# Looking for a young/baby northern NJ



## shizzoizzo7 (Apr 17, 2013)

I am looking for a young or baby rat in North NJ to be a companion to my current rat.

If anyone knows of any breeders with availability please let me know.

Thank you

Sent from Petguide.com Free App


----------



## MimiSkye (Feb 3, 2014)

Are you willing to travel? If you wanna drive a few hours theres a great rescue in New England. They're based in Maine but they work all across New England. I live in Massachusetts. They have trains that come down here for transport. I just adopted my second rat from them and they have a ton of babies right now. A bunch from Dewey's litter plus some that are even younger. Heres a link to Dewey's moms second litter (she came to the rescue with a litter and she was also pregnant, so they got two litters!)

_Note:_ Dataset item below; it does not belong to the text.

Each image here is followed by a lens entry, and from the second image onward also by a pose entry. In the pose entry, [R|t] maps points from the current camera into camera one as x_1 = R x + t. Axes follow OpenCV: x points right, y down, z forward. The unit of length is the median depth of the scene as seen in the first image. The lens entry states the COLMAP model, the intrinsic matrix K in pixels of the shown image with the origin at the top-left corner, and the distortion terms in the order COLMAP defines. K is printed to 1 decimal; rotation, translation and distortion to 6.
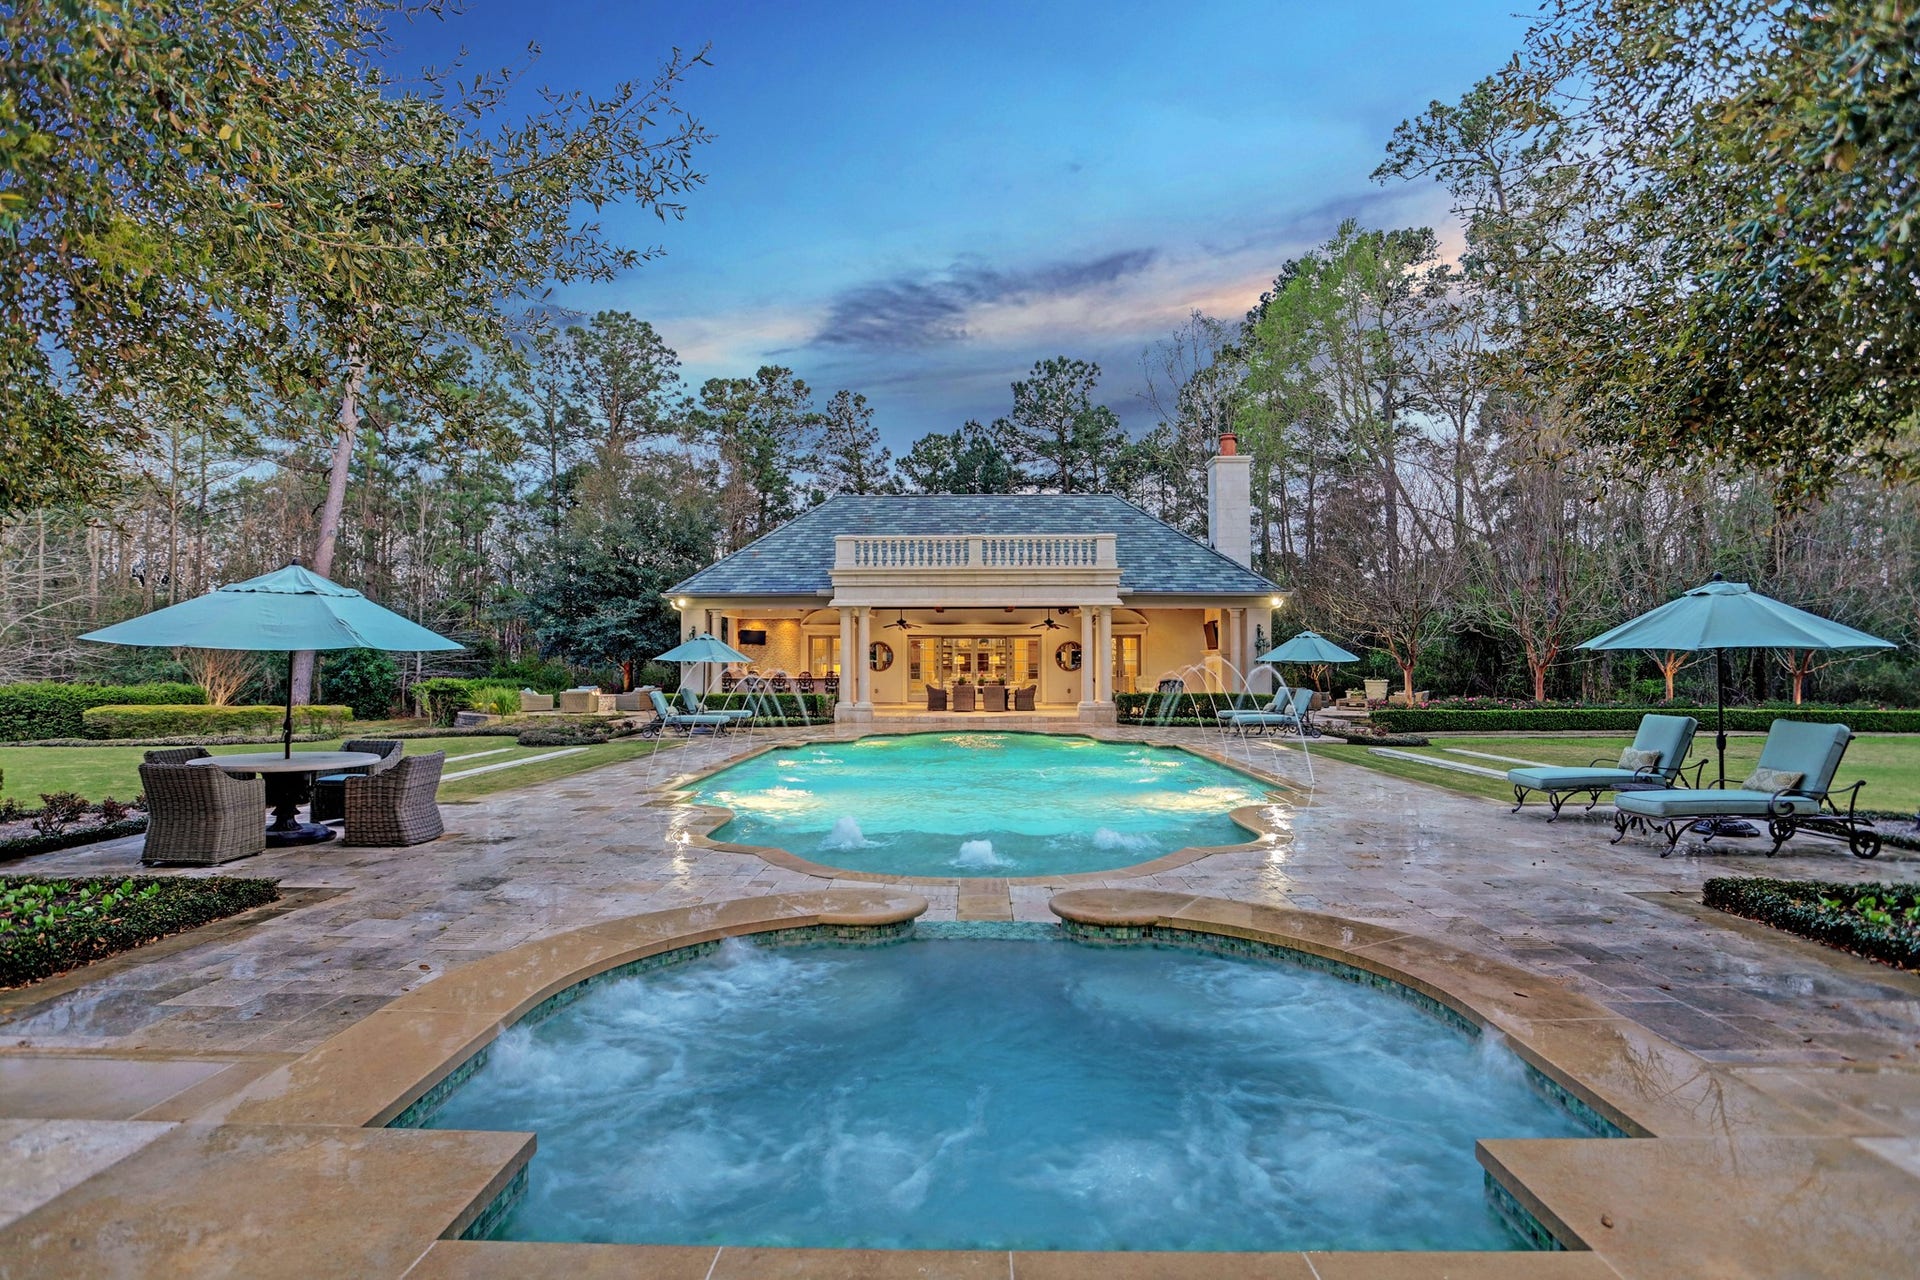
lens RADIAL K [[1024.0, 0, 960.8], [0, 1024.0, 670.2], [0, 0, 1]] dist [-0.000140, -0.000091]
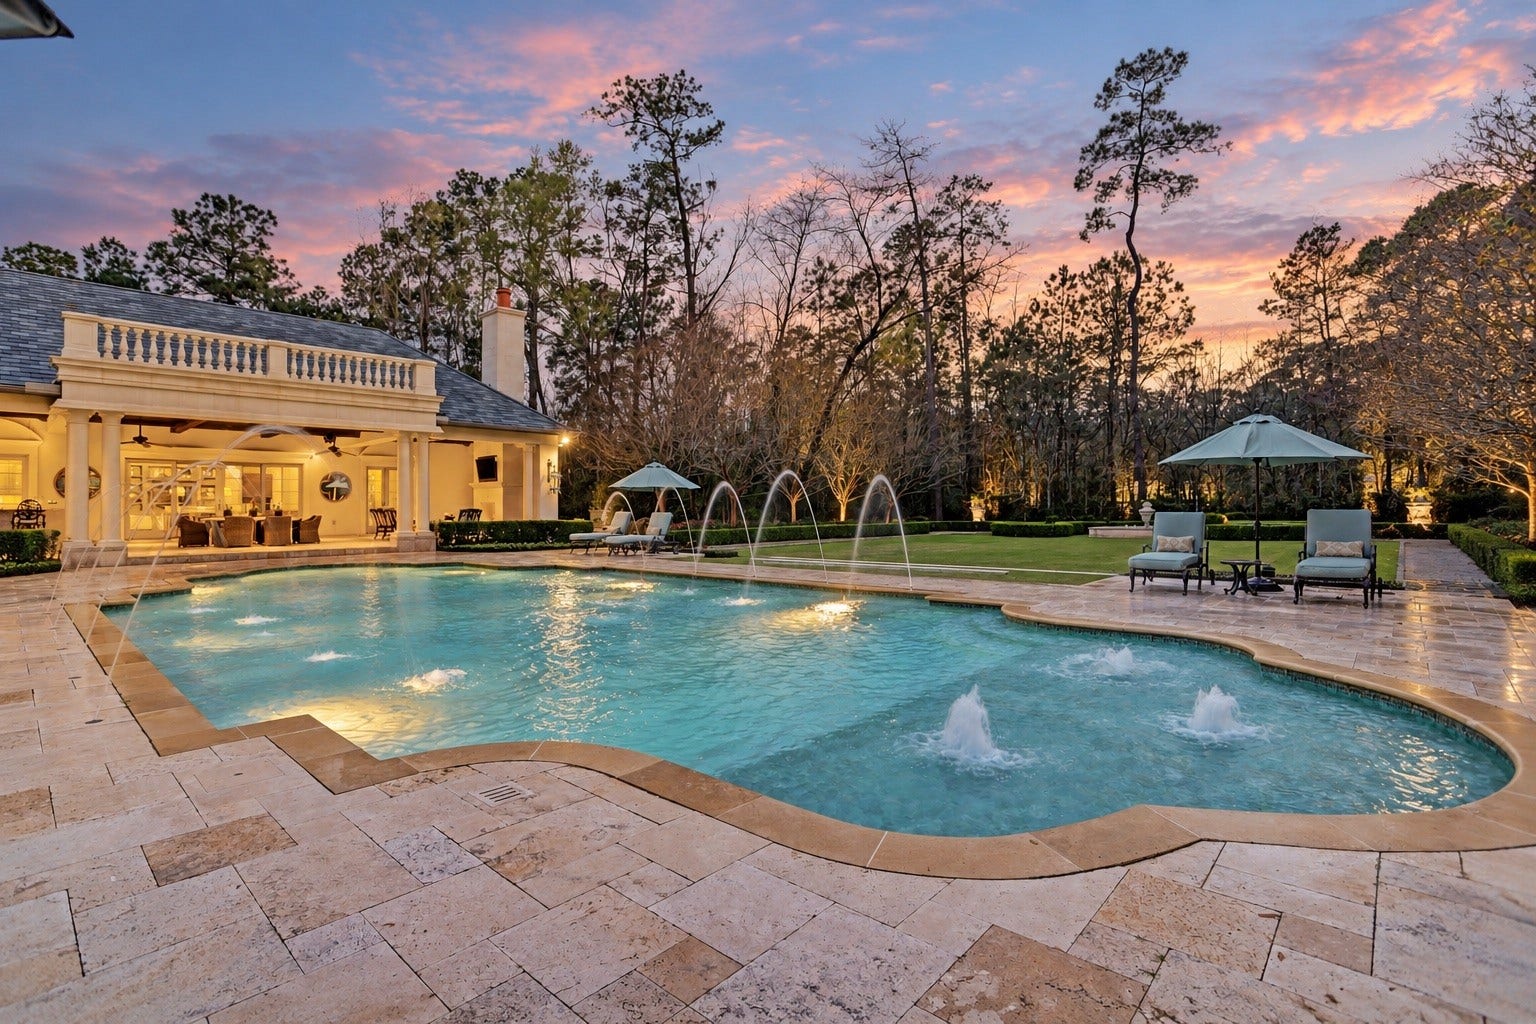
lens RADIAL K [[747.8, 0, 768.0], [0, 747.8, 512.0], [0, 0, 1]] dist [-0.030367, 0.000292]
pose [[0.679105, -0.005636, 0.734019, -0.155433], [0.006863, 0.999976, 0.001328, 0.013986], [-0.734009, 0.004135, 0.679128, 0.267191]]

http://mainelyratrescue.org/rattieblog2/?p=8389

Those are just the girls...if you click available animals you can see all of them. Dewey (formerly Vanilla Bean) came from the wicked whoopie litter. 

I know its far, but it's so worth it. They are a great organization and will help set up a transport.


----------



## PaigeRose (Apr 12, 2013)

Theres quite a few breeders in PA, Embers of Passion Rattery being one of them. Philly Rat Rescue, Rat Chick Rescue are the 2 rescues I know of. I'm pretty sure theres a lot in NYC too.


----------



## shizzoizzo7 (Apr 17, 2013)

Contacted Embers of Passion. Thank you

Sent from Petguide.com Free App


----------



## ratswithfoxandbear (Feb 12, 2014)

Someone just posted that they need a rescue in Jersey City! It's on this forum somewhere!


----------